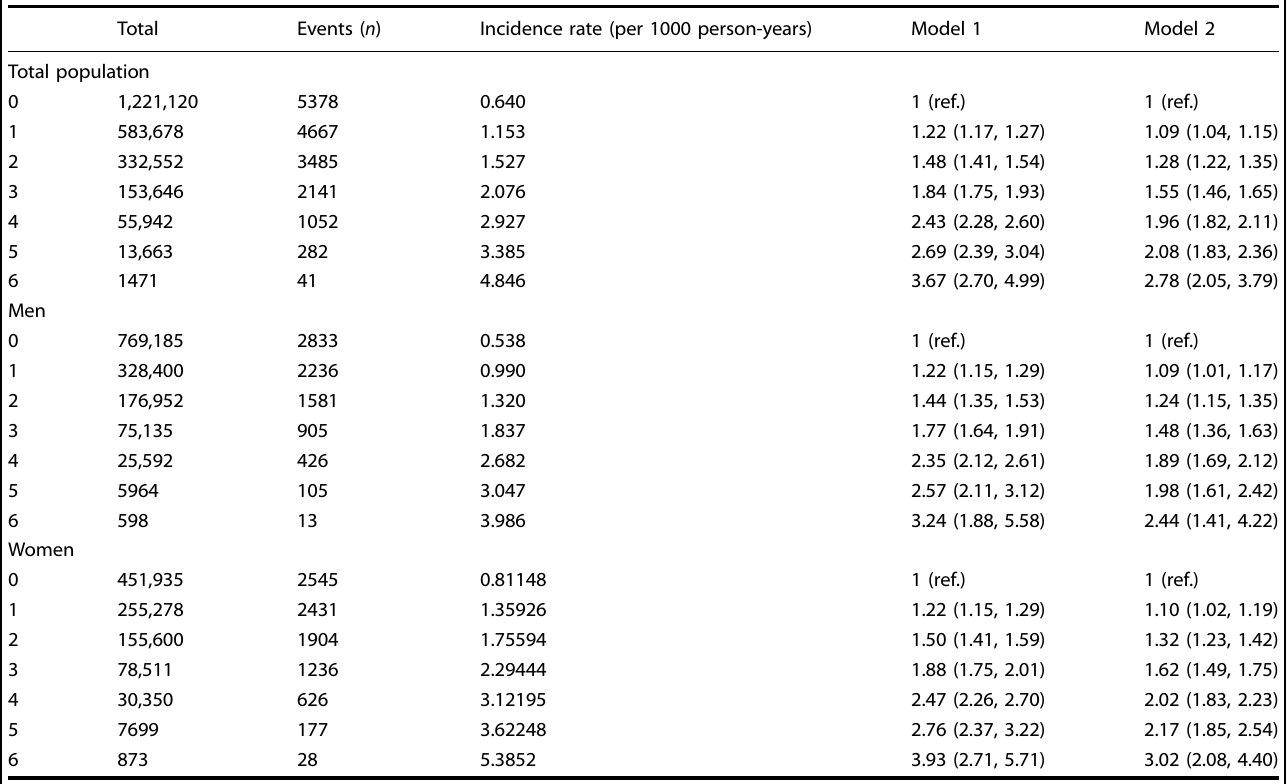
Table 3. The risk of Parkinson ’ s disease according to the diabetes severity score. Total Events ( n ) Incidence rate (per 1000 person-years) Model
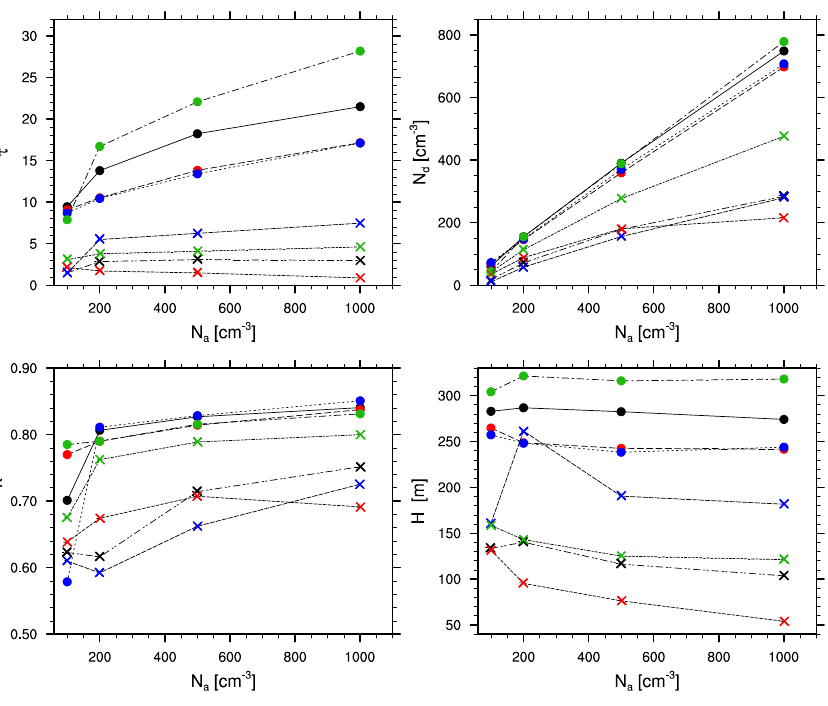
Fig. 12. Averaged optical depth ( τ ), cloud droplet number concentration ( N d ), dispersion coefficient ( k ) and cloud thickness ( H ) as a function of aerosol number concentration N a . Values are averaged horizontally and vertically between cloud top and base for Control (black), SST290 (red), QFT3 (blue), and DIV3 (green) cases during nighttime (averaged over 4–7 h, filled circle) and daytime (average over 12–15 h, cross).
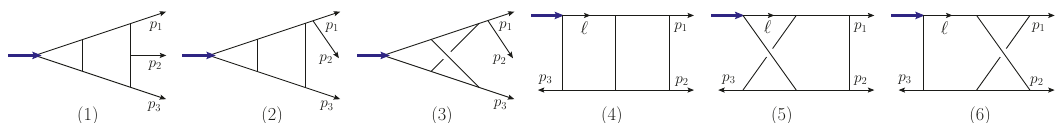
Figure 6. Trivalent topologies for the two-loop form factor of tr( φ 2 )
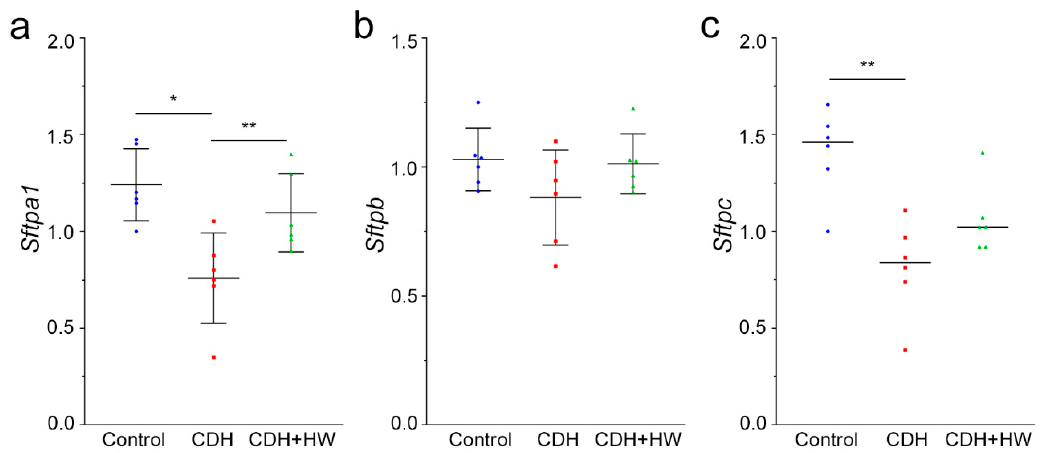
Figure 5. Surfactant protein A, B, C production. ( a ) Surfactant protein A1 mRNA ( Sftpa1 ) expression in the lungs derived from pups in the control, CDH, and CDH + hydrogen-rich water (HW) groups (each group, n = 6). The bars indicate the mean ± standard deviation (SD). * p < 0.01, ** p < 0.05; ( b ) Surfactant protein B mRNA ( Sftpb ) expression in the lungs derived from pups in the control, CDH, and CDH + HW groups (each group, n = 6). The bars indicate the mean ± SD; ( c ) Surfactant protein C mRNA ( Sftpc ) expression in the lungs derived from pups in the control, CDH, and CDH + HW groups (each group, n = 6). The bars represent the median. ** p <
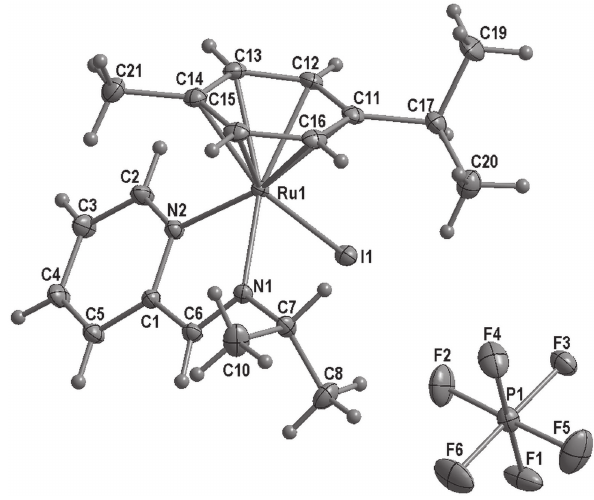
figure. Table 1 contains crystallographic data and Table 2 con- tains the list of the atoms including atomic coordinates and displacement parameters.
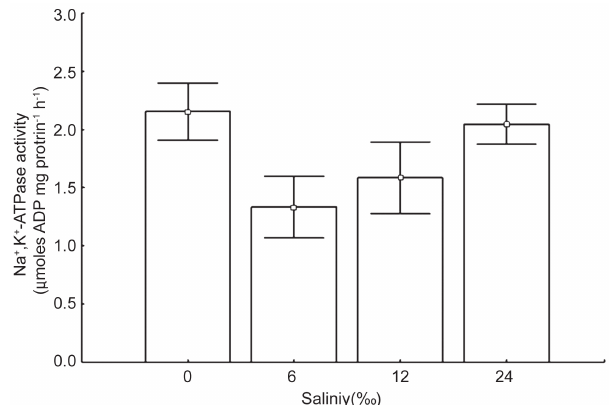
Fig. 1. Gill Na + - K + - ATPase activity in juvenile Lebranche mullet Mugil liza (n = 6) after acclimation to different salinities for 40 days. Data are expressed as mean ± standard error.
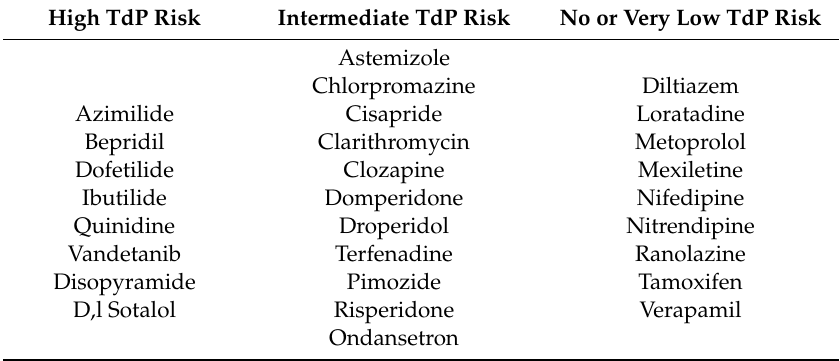
Table 2. List of CiPA compounds defined by CiPA initiative * (May 2016)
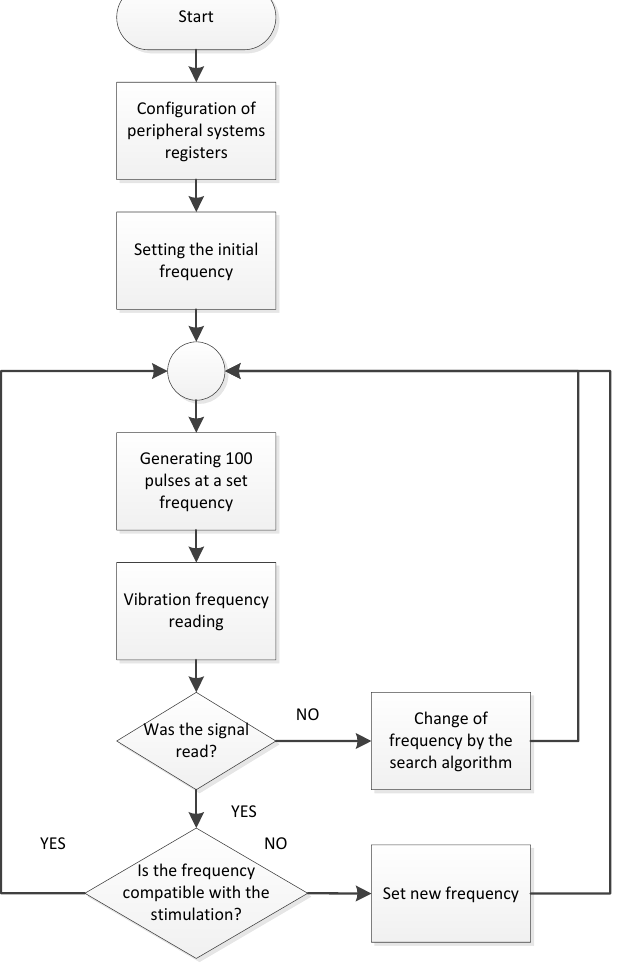
Figure 6. Wibrating wire strain gauge operating algorithm.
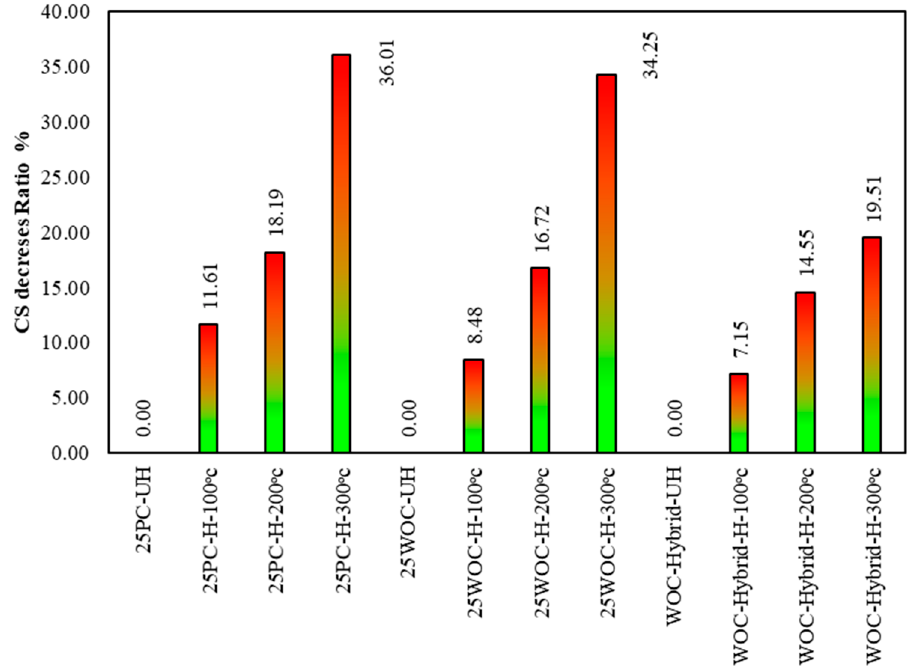
Figure 8. The percentage decrement in compressive strength of PC, WOC, and hybrid specimens at elevated temperatures to samples strength at 25 °C.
-------------------------
_WHAT YOU SHOULD DO_: Reproduce the listing exactly, images omitted.

_SOLUTION TO THE PROBLEM_:
Table 3. The risk of Parkinson ’ s disease according to the diabetes severity score. Total Events ( n ) Incidence rate (per 1000 person-years) Model
Fig. 12. Averaged optical depth ( τ ), cloud droplet number concentration ( N d ), dispersion coefficient ( k ) and cloud thickness ( H ) as a function of aerosol number concentration N a . Values are averaged horizontally and vertically between cloud top and base for Control (black), SST290 (red), QFT3 (blue), and DIV3 (green) cases during nighttime (averaged over 4–7 h, filled circle) and daytime (average over 12–15 h, cross).
Figure 6. Trivalent topologies for the two-loop form factor of tr( φ 2 )
Figure 5. Surfactant protein A, B, C production. ( a ) Surfactant protein A1 mRNA ( Sftpa1 ) expression in the lungs derived from pups in the control, CDH, and CDH + hydrogen-rich water (HW) groups (each group, n = 6). The bars indicate the mean ± standard deviation (SD). * p < 0.01, ** p < 0.05; ( b ) Surfactant protein B mRNA ( Sftpb ) expression in the lungs derived from pups in the control, CDH, and CDH + HW groups (each group, n = 6). The bars indicate the mean ± SD; ( c ) Surfactant protein C mRNA ( Sftpc ) expression in the lungs derived from pups in the control, CDH, and CDH + HW groups (each group, n = 6). The bars represent the median. ** p <
figure. Table 1 contains crystallographic data and Table 2 con- tains the list of the atoms including atomic coordinates and displacement parameters.
Fig. 1. Gill Na + - K + - ATPase activity in juvenile Lebranche mullet Mugil liza (n = 6) after acclimation to different salinities for 40 days. Data are expressed as mean ± standard error.
Table 2. List of CiPA compounds defined by CiPA initiative * (May 2016)
Figure 6. Wibrating wire strain gauge operating algorithm.
Figure 8. The percentage decrement in compressive strength of PC, WOC, and hybrid specimens at elevated temperatures to samples strength at 25 °C.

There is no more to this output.